- Portrayed by: Lisa Chappell
- Duration: 2020–2022
- First appearance: 17 February 2020
- Last appearance: 6 June 2022
- Introduced by: Oliver Driver

= List of Shortland Street characters introduced in 2020 =

The following is a list of characters that first appeared in the New Zealand soap opera Shortland Street in 2020, by order of first appearance. All characters are introduced by the shows executive producer Oliver Driver. The 28th season of 'Shortland Street began airing on 13 January 2020.

==Michelle Beaufort==

Michelle Beaufort, played by Lisa Chappell made her first appearance on 17 February 2020. Michelle is described as a conservative politician.

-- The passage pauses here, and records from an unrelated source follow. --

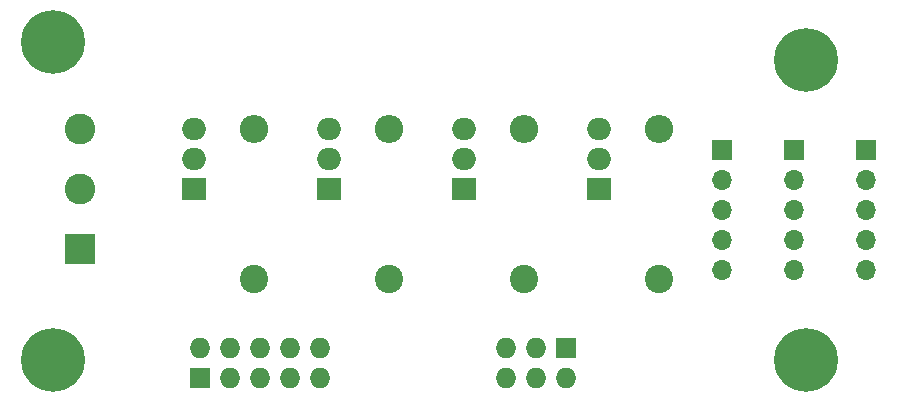
<source format=gbr>
G04 #@! TF.FileFunction,Soldermask,Top*
%FSLAX46Y46*%
G04 Gerber Fmt 4.6, Leading zero omitted, Abs format (unit mm)*
G04 Created by KiCad (PCBNEW 4.0.7) date Mon Dec 17 23:28:13 2018*
%MOMM*%
%LPD*%
G01*
G04 APERTURE LIST*
%ADD10C,0.100000*%
%ADD11C,5.400000*%
%ADD12R,1.700000X1.700000*%
%ADD13O,1.700000X1.700000*%
%ADD14R,2.000000X1.905000*%
%ADD15O,2.000000X1.905000*%
%ADD16C,2.400000*%
%ADD17O,2.400000X2.400000*%
%ADD18R,1.727200X1.727200*%
%ADD19O,1.727200X1.727200*%
%ADD20R,2.600000X2.600000*%
%ADD21C,2.600000*%
G04 APERTURE END LIST*
D10*
D11*
X158242000Y-132588000D03*
X221996000Y-107188000D03*
X221996000Y-132588000D03*
D12*
X214884000Y-114808000D03*
D13*
X214884000Y-117348000D03*
X214884000Y-119888000D03*
X214884000Y-122428000D03*
X214884000Y-124968000D03*
D14*
X170180000Y-118110000D03*
D15*
X170180000Y-115570000D03*
X170180000Y-113030000D03*
D14*
X181610000Y-118110000D03*
D15*
X181610000Y-115570000D03*
X181610000Y-113030000D03*
D14*
X204470000Y-118110000D03*
D15*
X204470000Y-115570000D03*
X204470000Y-113030000D03*
D14*
X193040000Y-118110000D03*
D15*
X193040000Y-115570000D03*
X193040000Y-113030000D03*
D16*
X175260000Y-125730000D03*
D17*
X175260000Y-113030000D03*
D16*
X186690000Y-125730000D03*
D17*
X186690000Y-113030000D03*
D16*
X209550000Y-125730000D03*
D17*
X209550000Y-113030000D03*
D16*
X198120000Y-125730000D03*
D17*
X198120000Y-113030000D03*
D11*
X158242000Y-105664000D03*
D18*
X201676000Y-131572000D03*
D19*
X201676000Y-134112000D03*
X199136000Y-131572000D03*
X199136000Y-134112000D03*
X196596000Y-131572000D03*
X196596000Y-134112000D03*
D12*
X220980000Y-114808000D03*
D13*
X220980000Y-117348000D03*
X220980000Y-119888000D03*
X220980000Y-122428000D03*
X220980000Y-124968000D03*
D12*
X227076000Y-114808000D03*
D13*
X227076000Y-117348000D03*
X227076000Y-119888000D03*
X227076000Y-122428000D03*
X227076000Y-124968000D03*
D20*
X160528000Y-123190000D03*
D21*
X160528000Y-118110000D03*
X160528000Y-113030000D03*
D18*
X170688000Y-134112000D03*
D19*
X170688000Y-131572000D03*
X173228000Y-134112000D03*
X173228000Y-131572000D03*
X175768000Y-134112000D03*
X175768000Y-131572000D03*
X178308000Y-134112000D03*
X178308000Y-131572000D03*
X180848000Y-134112000D03*
X180848000Y-131572000D03*
M02*

</source>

Michelle first appears in The I.V. while Chris, Phoenix and Tess with their baby daughter Amelie are having dinner, they invite Michelle to sit with them and have dinner but she declines and leaves. Chris and Michelle eventually start a relationship and Michelle eventually moves in with him. Michelle is later shocked when her daughter Petra ends up at Shortland Street hospital after her breast surgery goes wrong. Michelle later supports Chris after Phoenix dies from a drug overdose in October. In early 2021 Michelle starts receiving threatening messages from an interview she posted and is nearly killed at a protest rally, Michelle later blames herself when someone breaks into her apartment and attempts to kidnap Tess Hutchinson's (Becky McEwan) baby daughter Amelie. In September 2021, Chris and Michelle go away for a few weeks, when Chris returns three weeks later without Michelle. He reveals she has left him after a marriage proposal went wrong.

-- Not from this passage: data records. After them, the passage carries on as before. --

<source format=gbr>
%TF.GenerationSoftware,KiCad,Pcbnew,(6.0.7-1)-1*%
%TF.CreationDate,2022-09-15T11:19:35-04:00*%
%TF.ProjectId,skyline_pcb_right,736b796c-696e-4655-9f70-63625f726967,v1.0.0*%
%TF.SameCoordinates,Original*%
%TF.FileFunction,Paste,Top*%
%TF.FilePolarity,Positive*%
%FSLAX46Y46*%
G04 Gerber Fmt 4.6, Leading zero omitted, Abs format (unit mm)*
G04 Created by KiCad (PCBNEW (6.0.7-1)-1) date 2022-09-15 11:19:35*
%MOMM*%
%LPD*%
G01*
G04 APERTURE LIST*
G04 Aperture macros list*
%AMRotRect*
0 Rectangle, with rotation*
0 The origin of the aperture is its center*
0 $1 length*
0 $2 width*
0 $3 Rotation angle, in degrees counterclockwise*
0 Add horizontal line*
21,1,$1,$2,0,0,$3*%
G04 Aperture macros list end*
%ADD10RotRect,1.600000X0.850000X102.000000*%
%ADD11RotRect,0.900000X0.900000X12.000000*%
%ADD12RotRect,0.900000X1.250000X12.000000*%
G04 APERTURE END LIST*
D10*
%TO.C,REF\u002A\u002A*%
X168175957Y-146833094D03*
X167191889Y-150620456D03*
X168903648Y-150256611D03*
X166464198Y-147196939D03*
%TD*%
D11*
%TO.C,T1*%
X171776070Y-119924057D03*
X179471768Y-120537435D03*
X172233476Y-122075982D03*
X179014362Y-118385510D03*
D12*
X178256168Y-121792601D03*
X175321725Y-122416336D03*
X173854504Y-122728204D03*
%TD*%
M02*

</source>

Michelle returns the following year to support Chris and convince him to fight back after his job as CEO is given to TK Samuels (Benjamin Mitchell).

== Petra Beaufort ==

Petra Beaufort, played by Lucy Wyma made her first appearance in 2020. She is the estranged daughter of Michelle Beaufort (Lisa Chappell).

== Maeve Mullens ==

Maeve Mullens, played by Jess Sayer made her first appearance in 2020. Maeve is a nurse. She had a same-sex marriage.

== Wilder Mullens ==

Wilder Mullens, played by Felix Jones made his first appearance in 2020. The character was recast to Darby McKessar.

== Kiwa Adams-Samuels ==

Kiwa Adams-Samuels was played by Hiwaiterangi Hiwa Dixon. She is the daughter of Esther Samuels (Ngahuia Piripi) and Eddie Adams (Rawiri Jobe).

== Theodora Chang ==

Theodora Chang was played by Chye-Ling Huang.